What began as cooking in her own kitchen expanded accidentally, and she has producer Boney Kapoor to thank for that segue. “He finished preparing scrambled eggs in almost five minutes. Now what? We pivoted to a home tour, and that became the show’s new template,” Khan explains. She admits that she misses the earlier, simpler format with just her and Mukhiya cooking. “It could have led to fatigue eventually.” Today, the transition seems inevitable: part cooking show, part home tour and part social commentary.
YouTube also offered her a sense of autonomy. Having done enough television over the years, she fully understood the medium’s limitations—channels dictating who appears as guests, interfering with creative decisions and chasing algorithms over relevance. “My YouTube channel is entirely my own. There is no one overriding me,” Khan says, noticing how audiences were gravitating towards YouTube. At the time, she wasn’t directing any films, and the prospect of starting something new, felt promising.

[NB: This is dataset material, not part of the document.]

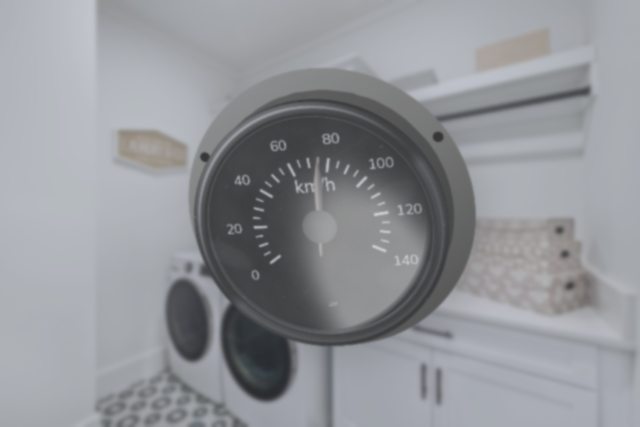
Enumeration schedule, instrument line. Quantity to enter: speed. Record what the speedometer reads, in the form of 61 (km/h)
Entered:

It is almost ironic that her new innings echo a similar sentiment as Om Kapoor (played by SRK) from Om Shanti Om: “Picture abhi baaki hai, mere dost.” And all she needed was a kitchen, a camera and her cook.
Today, she isn’t looking back. Khan hopes to feature Salman Khan’s farmhouse. “But most audience requests are for Mannat—Shah Rukh Khan’s house. It is under renovation currently,” she says.
For a cooking show, Khan rarely dislikes anyone’s food and her comments are generally flattering. Guests are often curious to know whose cooking she didn’t enjoy. “I tell them—let me try yours first and then, I’ll tell you,” she laughs. Until then, with every bite, her verdict stays, “Too good!”